▶ [EXCERTO APRESENTADO]:

==*==

Dominic Ligot, especialista filipino em Ética da Inteligência Artificial, apelidou este tipo de trabalho de ‘Digital Sweatshops’. É sobre elas que importa falar, laborando sobre a cobertura pelo Washington Post, disponível aqui.

Constatando que o recurso ao “trabalho clandestino” – um fenómeno infelizmente comum e que associamos a produtos tangíveis (como ocorreu no escândalo da Nike nos anos 90, envolvendo o recurso a trabalho infantil na produção de calçado) – é também uma realidade comum no mercado do software, hoje exacerbada com a recente revolução algorítmica.

A Remotasks é uma subsidiária da Scale AI, responsável pela atividade do outsorcing (apesar de a ligação entre as duas entidades ser ocultada dos websites e anúncios de ambas). Em particular, a subsidiária encontra-se ativa no crowdwork – uma modalidade de trabalho em plataforma digitais, na qual os taskers (que trabalham como freelancers), realizam tarefas ou projetos pontuais dentro de uma rede descentralizada, a pedido da plataforma (que, por sua vez, é solicitada por uma entidade terceira).

==*==

▶ [REGISTOS EXTRAÍDOS]:

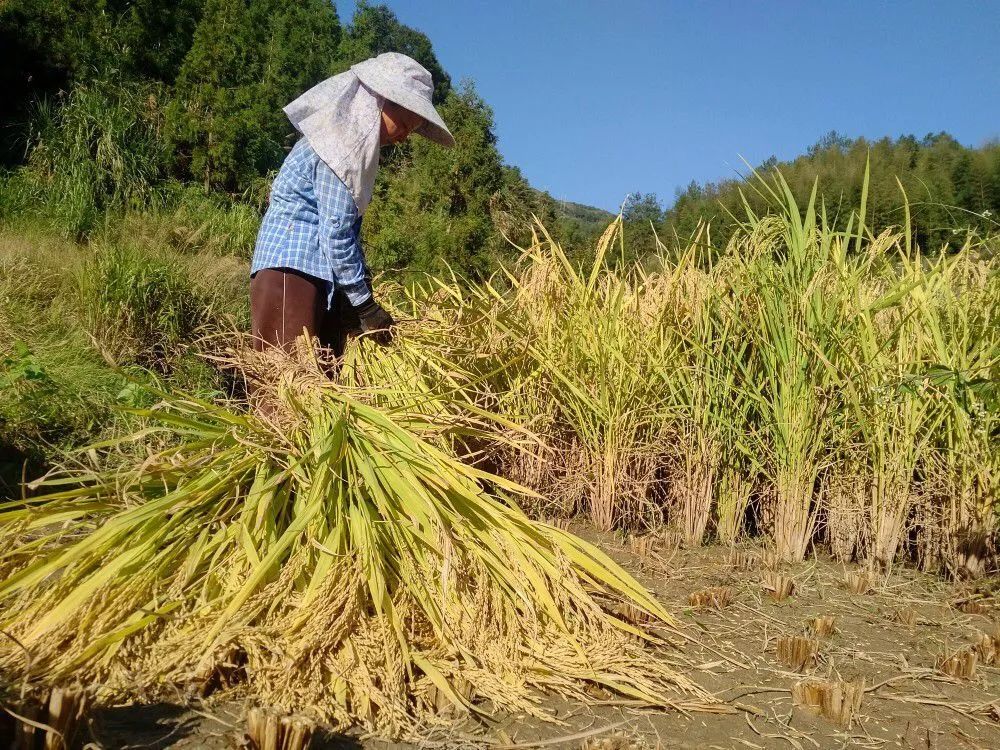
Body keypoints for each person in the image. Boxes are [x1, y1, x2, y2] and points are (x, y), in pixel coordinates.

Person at [249, 52, 454, 356]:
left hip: (316, 276)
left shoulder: (348, 147)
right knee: (285, 388)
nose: (404, 137)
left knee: (321, 391)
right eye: (407, 123)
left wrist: (350, 297)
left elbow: (340, 230)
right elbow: (337, 233)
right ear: (382, 101)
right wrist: (365, 304)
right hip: (292, 271)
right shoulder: (341, 146)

==*==

▶ [QUESTÕES PROPOSTAS]:
#1 Traduza para inglês a seguinte frase do excerto sobre as ‘Digital Sweatshops’: "Dominic Ligot, especialista filipino em Ética da Inteligência Artificial, apelidou este tipo de trabalho de ‘Digital Sweatshops’."
#2 Responda às seguintes perguntas com base no excerto sobre as ‘Digital Sweatshops’.
(a) Qual é a nacionalidade de Dominic Ligot?
(b) Em que década ocorreu o escândalo da Nike referido?
(c) De que empresa é a Remotasks uma subsidiária?
#3 Cite do excerto sobre as ‘Digital Sweatshops’ tudo o que vai desde "Constatando que o" até "uma entidade terceira).".

▶ [EXERCÍCIOS RESOLVIDOS]:
#1 Dominic Ligot, a Filipino expert in Artificial Intelligence Ethics, dubbed this type of work ‘Digital Sweatshops’.

#2
(a) Filipina.
(b) Nos anos 90.
(c) Da Scale AI.

#3
Constatando que o recurso ao “trabalho clandestino” – um fenómeno infelizmente comum e que associamos a produtos tangíveis (como ocorreu no escândalo da Nike nos anos 90, envolvendo o recurso a trabalho infantil na produção de calçado) – é também uma realidade comum no mercado do software, hoje exacerbada com a recente revolução algorítmica.

A Remotasks é uma subsidiária da Scale AI, responsável pela atividade do outsorcing (apesar de a ligação entre as duas entidades ser ocultada dos websites e anúncios de ambas). Em particular, a subsidiária encontra-se ativa no crowdwork – uma modalidade de trabalho em plataforma digitais, na qual os taskers (que trabalham como freelancers), realizam tarefas ou projetos pontuais dentro de uma rede descentralizada, a pedido da plataforma (que, por sua vez, é solicitada por uma entidade terceira).